[Saved entries]
────────

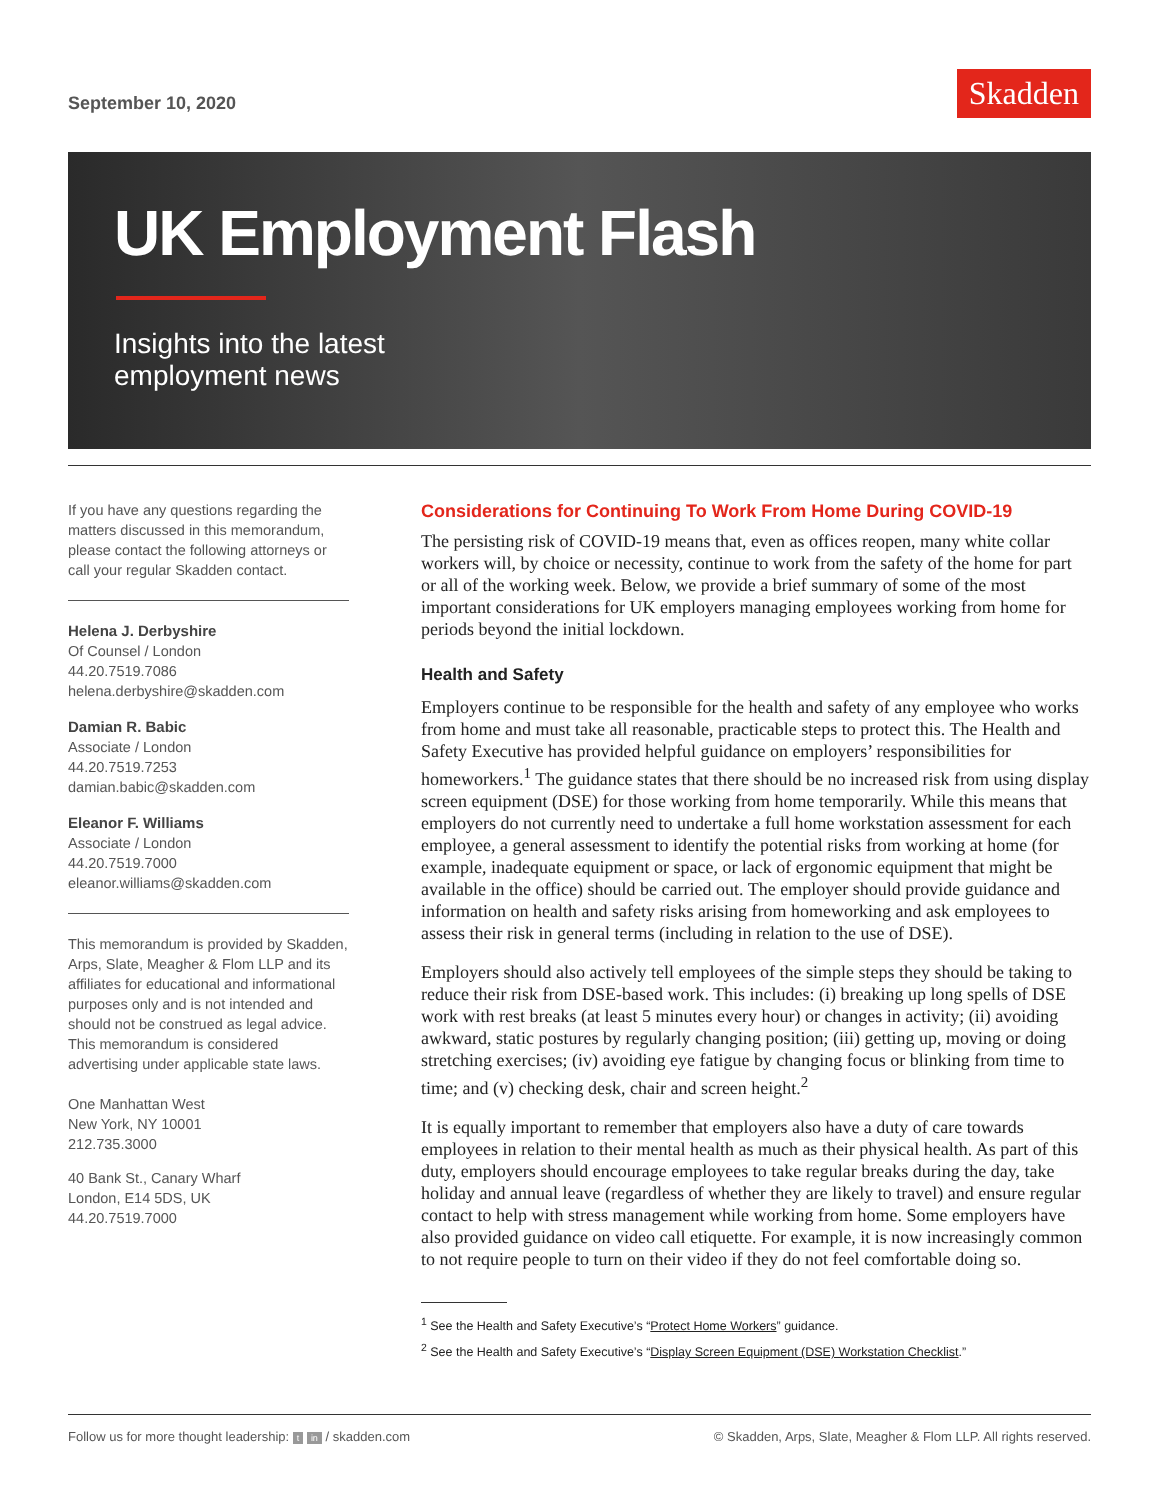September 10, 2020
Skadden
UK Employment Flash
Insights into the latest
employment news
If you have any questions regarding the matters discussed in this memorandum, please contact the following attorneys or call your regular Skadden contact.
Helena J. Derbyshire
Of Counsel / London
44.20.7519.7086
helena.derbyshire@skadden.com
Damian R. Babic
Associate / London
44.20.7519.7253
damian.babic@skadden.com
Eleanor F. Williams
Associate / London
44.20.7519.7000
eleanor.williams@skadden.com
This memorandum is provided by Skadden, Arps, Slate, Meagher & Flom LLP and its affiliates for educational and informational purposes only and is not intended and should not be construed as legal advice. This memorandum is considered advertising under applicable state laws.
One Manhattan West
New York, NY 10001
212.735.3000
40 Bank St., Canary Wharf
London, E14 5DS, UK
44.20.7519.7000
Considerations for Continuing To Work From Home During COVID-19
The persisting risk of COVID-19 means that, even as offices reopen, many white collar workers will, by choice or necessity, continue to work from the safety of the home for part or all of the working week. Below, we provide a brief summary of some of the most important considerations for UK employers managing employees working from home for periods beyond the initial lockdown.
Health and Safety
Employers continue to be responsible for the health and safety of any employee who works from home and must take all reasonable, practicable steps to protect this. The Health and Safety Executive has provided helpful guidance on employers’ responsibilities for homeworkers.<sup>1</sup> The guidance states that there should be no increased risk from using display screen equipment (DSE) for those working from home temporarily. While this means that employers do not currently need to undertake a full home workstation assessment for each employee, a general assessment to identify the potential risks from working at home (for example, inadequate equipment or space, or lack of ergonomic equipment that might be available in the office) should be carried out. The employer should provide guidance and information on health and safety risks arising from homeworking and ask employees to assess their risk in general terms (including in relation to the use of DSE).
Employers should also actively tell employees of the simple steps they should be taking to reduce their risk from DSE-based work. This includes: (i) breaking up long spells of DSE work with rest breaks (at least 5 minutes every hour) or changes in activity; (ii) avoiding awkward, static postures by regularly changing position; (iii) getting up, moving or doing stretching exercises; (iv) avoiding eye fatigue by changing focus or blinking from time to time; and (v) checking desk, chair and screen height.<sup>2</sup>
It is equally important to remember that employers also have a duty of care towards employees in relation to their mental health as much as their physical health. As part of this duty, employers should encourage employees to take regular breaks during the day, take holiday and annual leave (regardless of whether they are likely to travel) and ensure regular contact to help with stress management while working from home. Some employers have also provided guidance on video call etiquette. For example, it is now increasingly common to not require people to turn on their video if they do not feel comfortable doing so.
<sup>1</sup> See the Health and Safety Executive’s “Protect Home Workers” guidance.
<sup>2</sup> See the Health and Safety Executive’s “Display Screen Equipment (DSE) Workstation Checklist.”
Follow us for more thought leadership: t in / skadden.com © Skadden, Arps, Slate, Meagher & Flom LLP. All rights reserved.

────────

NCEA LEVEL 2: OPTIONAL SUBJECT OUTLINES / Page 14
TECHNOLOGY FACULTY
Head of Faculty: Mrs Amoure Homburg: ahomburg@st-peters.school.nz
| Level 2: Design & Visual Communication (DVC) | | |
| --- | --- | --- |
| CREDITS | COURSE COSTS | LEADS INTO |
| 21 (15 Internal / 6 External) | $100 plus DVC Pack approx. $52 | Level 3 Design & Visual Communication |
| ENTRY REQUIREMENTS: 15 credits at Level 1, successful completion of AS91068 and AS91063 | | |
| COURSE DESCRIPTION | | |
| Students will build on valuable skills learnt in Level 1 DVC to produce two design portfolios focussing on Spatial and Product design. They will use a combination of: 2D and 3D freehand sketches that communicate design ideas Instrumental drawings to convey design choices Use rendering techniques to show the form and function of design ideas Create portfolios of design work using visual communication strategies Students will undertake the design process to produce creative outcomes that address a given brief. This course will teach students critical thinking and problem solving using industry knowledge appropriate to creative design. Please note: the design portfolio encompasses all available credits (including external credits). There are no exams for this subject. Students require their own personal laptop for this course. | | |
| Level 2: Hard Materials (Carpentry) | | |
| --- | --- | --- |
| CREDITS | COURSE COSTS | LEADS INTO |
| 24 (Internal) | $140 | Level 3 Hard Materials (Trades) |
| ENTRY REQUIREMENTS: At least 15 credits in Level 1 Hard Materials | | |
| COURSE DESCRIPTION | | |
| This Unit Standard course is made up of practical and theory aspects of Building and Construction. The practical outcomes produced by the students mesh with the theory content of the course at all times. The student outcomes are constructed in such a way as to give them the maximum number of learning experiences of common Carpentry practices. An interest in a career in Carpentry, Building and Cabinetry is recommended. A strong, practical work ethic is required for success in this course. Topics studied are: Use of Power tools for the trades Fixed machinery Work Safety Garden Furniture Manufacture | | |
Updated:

────────

To do: What you return must match the lines above from the one with "September 10, 2020" through the one with "Damian R. Babic" exactly, with both ends included and the pictures excluded.

Your solution:
September 10, 2020
Skadden
UK Employment Flash
Insights into the latest
employment news
If you have any questions regarding the matters discussed in this memorandum, please contact the following attorneys or call your regular Skadden contact.
Helena J. Derbyshire
Of Counsel / London
44.20.7519.7086
helena.derbyshire@skadden.com
Damian R. Babic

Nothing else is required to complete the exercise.